- [PROBLEM DESCRIPTION]: Search the listing below for the word "const" and copy each line where it appears.
::: DATA FOR THIS EXERCISE
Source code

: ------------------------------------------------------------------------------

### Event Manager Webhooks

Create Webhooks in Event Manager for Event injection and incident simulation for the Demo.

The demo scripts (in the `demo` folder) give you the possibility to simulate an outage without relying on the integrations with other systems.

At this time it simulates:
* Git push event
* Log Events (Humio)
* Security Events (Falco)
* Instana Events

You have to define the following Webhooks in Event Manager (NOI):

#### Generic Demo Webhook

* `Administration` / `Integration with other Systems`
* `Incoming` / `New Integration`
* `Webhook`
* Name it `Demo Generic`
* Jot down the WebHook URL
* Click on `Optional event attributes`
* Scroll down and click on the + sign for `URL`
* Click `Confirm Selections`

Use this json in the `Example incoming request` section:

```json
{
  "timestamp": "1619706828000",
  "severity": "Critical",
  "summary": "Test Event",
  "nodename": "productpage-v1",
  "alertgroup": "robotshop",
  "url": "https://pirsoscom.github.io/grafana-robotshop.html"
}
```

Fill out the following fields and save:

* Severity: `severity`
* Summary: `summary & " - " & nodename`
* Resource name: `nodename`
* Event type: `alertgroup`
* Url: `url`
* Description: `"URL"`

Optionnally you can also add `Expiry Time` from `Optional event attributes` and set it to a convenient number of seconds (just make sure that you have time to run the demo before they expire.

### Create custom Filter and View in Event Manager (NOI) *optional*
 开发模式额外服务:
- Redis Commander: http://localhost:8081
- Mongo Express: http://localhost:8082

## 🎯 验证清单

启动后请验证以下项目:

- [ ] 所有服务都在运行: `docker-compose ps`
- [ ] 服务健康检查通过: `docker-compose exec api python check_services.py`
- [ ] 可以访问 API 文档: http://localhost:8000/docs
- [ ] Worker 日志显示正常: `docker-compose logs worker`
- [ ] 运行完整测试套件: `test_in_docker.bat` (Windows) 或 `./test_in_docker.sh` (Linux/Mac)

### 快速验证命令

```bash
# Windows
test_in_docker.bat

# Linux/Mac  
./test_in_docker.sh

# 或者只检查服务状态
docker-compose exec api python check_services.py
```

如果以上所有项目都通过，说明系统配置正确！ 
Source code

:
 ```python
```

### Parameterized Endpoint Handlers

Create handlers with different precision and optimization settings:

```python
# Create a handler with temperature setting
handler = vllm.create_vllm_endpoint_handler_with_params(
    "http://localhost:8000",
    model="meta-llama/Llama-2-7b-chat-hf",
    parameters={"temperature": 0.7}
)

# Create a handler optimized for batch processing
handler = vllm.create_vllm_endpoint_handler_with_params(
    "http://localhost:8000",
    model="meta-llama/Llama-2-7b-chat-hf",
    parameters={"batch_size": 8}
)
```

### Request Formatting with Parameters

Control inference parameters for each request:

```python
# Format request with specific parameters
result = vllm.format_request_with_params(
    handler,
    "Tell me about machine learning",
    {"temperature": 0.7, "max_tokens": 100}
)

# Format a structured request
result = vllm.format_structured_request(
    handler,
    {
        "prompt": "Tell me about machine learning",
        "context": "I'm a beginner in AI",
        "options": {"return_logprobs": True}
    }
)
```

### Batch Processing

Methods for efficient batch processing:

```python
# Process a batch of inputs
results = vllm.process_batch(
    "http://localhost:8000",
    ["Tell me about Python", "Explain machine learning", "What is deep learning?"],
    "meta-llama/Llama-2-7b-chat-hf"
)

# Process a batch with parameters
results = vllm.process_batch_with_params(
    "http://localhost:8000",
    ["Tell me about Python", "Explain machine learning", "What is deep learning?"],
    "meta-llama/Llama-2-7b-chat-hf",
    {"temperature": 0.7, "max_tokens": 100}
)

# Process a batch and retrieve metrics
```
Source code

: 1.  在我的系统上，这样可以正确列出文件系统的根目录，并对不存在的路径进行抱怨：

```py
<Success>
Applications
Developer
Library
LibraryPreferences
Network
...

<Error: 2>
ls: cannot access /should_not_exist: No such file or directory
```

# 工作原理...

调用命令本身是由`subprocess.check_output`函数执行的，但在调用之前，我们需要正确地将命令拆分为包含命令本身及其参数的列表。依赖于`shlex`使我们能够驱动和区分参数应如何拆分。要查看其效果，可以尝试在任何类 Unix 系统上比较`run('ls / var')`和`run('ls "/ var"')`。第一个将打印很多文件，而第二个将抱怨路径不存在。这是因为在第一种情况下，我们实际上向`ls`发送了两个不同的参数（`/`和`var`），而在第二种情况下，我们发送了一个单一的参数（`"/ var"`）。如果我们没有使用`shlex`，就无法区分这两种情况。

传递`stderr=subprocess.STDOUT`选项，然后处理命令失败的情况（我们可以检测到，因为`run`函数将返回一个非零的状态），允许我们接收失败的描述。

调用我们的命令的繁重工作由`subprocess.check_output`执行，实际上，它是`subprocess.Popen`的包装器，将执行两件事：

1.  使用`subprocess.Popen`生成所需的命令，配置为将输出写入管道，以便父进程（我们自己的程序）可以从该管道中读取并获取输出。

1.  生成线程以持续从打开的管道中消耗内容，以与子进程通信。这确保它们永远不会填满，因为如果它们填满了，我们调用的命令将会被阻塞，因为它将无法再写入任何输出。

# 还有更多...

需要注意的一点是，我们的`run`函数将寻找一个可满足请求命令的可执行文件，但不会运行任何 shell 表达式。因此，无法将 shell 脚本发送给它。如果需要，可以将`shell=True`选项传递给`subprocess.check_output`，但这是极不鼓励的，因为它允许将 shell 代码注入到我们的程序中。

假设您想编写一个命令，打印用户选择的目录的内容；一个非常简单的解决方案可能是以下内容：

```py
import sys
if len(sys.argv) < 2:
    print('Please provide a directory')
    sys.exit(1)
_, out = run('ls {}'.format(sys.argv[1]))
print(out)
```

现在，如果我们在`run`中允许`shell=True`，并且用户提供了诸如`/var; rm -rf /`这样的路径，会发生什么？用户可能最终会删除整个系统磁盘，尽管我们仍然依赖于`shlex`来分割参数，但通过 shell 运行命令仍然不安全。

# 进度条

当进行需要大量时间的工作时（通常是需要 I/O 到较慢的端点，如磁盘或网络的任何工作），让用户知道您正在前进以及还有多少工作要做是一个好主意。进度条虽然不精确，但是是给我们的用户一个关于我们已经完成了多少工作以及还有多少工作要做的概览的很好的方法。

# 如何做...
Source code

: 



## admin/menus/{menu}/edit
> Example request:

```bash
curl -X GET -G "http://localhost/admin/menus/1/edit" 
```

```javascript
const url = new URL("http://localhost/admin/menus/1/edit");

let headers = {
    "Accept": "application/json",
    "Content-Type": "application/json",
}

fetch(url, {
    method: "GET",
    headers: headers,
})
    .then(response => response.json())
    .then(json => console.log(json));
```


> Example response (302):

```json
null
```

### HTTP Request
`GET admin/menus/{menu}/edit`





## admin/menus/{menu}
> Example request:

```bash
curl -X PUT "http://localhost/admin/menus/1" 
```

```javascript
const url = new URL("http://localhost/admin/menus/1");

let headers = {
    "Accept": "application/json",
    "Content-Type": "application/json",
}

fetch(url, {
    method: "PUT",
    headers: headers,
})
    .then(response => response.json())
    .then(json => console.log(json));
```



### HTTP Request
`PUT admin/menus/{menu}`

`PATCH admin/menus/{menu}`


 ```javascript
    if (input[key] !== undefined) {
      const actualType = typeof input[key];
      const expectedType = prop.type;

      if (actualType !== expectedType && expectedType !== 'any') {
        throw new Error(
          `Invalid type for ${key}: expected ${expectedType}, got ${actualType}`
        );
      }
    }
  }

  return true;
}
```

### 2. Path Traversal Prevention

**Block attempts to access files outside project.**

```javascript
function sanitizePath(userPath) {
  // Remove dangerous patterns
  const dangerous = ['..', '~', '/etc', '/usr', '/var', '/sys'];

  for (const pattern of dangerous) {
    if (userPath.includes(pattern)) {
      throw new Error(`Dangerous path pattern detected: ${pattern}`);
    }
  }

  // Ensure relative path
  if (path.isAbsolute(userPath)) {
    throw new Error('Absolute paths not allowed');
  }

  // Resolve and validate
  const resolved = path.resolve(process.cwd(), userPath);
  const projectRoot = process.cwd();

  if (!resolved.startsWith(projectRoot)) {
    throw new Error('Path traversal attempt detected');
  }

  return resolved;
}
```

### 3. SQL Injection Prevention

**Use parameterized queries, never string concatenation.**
::::::
- [RESPONSE]:
const url = new URL("http://localhost/admin/menus/1/edit");
const url = new URL("http://localhost/admin/menus/1");
      const actualType = typeof input[key];
      const expectedType = prop.type;
  const dangerous = ['..', '~', '/etc', '/usr', '/var', '/sys'];
  for (const pattern of dangerous) {
  const resolved = path.resolve(process.cwd(), userPath);
  const projectRoot = process.cwd();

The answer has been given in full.